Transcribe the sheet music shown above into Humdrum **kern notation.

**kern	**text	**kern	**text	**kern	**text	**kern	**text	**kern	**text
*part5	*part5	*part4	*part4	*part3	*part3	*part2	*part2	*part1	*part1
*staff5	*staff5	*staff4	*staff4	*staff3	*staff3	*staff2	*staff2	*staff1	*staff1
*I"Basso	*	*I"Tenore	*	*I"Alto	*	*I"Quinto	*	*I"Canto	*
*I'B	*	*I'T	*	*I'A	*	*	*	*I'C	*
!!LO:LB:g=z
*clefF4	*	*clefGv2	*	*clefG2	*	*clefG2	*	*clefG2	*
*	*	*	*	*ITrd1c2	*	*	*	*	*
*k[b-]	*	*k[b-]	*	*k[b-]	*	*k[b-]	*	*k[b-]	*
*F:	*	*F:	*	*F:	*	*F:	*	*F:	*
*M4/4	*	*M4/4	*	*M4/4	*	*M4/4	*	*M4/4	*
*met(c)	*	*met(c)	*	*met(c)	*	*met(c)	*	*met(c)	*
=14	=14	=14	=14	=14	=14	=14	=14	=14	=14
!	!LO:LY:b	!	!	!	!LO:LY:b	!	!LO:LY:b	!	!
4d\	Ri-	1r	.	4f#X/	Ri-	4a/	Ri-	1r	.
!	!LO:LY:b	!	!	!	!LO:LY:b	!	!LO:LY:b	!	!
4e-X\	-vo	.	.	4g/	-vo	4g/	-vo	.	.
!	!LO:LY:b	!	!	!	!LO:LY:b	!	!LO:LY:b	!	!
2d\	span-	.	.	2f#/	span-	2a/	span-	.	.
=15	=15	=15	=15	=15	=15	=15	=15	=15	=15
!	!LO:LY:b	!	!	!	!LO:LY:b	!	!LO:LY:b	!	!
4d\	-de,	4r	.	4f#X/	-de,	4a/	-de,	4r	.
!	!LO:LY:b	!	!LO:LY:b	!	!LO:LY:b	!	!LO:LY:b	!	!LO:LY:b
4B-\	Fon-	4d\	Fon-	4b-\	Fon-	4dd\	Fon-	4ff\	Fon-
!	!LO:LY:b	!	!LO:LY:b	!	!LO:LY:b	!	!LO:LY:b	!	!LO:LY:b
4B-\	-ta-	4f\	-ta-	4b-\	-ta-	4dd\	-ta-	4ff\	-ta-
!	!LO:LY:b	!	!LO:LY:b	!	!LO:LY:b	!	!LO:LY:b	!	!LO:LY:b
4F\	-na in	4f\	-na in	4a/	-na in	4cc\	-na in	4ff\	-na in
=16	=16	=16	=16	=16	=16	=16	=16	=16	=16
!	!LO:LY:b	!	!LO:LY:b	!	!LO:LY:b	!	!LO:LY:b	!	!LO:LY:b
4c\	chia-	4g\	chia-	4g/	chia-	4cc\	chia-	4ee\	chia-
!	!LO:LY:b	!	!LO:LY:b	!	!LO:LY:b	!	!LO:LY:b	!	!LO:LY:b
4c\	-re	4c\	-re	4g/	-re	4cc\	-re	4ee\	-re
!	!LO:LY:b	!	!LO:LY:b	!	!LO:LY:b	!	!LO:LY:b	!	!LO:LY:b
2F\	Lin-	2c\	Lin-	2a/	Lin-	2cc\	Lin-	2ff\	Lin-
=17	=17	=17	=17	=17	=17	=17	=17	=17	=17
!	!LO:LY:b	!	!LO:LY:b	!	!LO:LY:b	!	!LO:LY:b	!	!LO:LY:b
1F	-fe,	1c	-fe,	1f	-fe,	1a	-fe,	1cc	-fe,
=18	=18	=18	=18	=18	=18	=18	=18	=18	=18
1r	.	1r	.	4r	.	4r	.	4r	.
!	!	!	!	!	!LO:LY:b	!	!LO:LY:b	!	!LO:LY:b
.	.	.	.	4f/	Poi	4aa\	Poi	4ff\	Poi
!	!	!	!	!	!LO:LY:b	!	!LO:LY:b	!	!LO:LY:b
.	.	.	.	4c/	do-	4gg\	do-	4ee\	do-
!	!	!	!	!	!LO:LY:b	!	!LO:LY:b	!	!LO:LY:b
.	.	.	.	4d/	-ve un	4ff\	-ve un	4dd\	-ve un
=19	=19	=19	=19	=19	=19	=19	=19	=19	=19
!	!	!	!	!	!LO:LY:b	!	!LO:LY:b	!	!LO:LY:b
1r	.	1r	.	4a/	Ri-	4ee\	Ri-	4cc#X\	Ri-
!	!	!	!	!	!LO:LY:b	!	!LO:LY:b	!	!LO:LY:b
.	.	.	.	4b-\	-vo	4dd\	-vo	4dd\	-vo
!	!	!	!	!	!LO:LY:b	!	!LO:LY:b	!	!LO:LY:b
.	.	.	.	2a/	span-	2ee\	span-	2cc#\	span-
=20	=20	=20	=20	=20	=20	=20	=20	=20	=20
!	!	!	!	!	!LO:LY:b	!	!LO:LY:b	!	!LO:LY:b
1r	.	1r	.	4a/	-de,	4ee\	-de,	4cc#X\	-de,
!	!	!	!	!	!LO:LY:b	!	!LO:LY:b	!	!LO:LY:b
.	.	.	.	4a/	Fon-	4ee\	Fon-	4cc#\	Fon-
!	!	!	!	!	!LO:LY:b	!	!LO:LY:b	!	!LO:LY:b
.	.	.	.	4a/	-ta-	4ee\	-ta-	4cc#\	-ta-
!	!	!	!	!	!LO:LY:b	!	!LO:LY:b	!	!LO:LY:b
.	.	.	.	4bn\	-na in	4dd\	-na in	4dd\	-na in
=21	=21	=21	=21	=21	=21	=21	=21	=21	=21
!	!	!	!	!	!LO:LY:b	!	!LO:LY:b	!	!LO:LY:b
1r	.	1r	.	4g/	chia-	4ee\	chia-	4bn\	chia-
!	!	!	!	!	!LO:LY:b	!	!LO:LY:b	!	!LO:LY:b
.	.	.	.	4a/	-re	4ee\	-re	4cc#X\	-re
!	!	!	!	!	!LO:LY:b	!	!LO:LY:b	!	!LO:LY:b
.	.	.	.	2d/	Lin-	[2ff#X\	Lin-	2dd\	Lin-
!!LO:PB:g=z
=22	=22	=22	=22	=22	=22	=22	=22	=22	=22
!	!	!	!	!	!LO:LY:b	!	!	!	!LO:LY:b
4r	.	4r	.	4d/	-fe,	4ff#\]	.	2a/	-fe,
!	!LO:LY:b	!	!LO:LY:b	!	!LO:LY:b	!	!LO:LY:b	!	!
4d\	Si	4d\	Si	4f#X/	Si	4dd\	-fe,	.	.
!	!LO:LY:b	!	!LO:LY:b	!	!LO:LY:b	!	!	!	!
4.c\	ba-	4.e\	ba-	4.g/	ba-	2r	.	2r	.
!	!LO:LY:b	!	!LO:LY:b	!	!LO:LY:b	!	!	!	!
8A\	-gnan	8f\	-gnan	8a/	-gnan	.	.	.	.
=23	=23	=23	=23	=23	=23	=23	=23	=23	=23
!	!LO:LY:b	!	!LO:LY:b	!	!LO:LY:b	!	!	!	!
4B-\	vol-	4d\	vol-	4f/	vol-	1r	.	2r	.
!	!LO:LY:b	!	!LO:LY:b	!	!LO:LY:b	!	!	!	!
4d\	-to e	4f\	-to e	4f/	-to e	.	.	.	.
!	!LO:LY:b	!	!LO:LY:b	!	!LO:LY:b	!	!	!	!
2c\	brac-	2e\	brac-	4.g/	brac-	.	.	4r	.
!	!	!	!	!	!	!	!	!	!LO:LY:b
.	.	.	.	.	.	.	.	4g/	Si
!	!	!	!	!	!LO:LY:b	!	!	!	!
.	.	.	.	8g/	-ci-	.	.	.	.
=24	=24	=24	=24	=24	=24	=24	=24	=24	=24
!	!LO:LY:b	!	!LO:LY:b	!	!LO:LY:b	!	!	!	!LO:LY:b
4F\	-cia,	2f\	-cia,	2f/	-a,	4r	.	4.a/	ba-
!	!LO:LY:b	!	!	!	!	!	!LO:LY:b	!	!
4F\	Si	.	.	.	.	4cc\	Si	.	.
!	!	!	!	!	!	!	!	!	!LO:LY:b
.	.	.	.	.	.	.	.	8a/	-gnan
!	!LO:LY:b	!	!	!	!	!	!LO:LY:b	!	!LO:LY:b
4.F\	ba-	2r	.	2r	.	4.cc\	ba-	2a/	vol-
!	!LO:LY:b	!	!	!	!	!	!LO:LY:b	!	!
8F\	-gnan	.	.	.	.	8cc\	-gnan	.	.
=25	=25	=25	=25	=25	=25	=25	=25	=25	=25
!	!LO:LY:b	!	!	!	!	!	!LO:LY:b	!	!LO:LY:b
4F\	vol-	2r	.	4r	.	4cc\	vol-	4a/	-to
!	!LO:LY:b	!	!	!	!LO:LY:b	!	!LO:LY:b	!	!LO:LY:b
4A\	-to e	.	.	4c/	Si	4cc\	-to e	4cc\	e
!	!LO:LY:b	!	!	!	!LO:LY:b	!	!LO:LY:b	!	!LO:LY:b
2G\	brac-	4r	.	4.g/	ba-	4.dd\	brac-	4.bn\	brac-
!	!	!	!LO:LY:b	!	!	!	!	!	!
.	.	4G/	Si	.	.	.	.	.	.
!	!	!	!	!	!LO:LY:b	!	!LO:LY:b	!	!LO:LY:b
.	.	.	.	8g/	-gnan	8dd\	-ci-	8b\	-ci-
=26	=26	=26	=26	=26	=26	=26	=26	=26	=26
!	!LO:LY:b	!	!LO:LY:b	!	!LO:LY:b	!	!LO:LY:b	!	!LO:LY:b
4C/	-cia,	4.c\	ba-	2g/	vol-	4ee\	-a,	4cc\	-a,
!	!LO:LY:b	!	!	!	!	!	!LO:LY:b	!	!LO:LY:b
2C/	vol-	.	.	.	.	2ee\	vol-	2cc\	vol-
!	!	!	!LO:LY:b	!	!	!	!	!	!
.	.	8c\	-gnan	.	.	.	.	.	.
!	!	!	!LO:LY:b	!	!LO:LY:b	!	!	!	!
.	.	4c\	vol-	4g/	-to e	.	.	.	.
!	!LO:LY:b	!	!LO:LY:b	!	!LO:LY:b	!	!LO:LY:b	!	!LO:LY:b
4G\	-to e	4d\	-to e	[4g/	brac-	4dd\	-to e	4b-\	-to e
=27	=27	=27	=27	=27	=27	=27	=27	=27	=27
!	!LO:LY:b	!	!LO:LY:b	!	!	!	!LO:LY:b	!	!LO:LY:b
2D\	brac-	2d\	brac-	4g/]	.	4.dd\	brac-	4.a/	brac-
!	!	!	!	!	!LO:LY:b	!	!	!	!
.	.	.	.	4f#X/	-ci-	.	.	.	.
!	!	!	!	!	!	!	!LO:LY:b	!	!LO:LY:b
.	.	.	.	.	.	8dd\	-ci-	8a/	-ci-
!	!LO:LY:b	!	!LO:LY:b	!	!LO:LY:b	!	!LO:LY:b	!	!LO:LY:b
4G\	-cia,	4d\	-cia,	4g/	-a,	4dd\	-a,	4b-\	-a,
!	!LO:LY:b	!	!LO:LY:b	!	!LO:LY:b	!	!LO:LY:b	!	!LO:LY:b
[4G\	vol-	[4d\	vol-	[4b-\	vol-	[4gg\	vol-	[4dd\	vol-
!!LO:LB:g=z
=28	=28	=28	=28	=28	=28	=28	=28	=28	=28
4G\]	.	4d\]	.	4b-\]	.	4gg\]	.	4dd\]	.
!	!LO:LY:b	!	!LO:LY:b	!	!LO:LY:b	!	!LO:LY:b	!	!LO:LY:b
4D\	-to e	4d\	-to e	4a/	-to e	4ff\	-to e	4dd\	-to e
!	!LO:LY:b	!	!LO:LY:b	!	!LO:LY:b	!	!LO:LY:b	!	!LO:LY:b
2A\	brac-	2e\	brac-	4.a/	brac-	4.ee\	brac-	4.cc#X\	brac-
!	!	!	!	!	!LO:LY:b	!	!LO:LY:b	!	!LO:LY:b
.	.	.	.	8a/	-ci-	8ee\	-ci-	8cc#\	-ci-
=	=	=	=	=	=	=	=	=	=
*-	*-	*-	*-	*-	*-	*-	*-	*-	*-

THE PROBLEM
Pull out every line in the data above that contains the string "chia", and copy each one in full.

WRITTEN ANSWER
4c\	chia-	4g\	chia-	4g/	chia-	4cc\	chia-	4ee\	chia-
1r	.	1r	.	4g/	chia-	4ee\	chia-	4bn\	chia-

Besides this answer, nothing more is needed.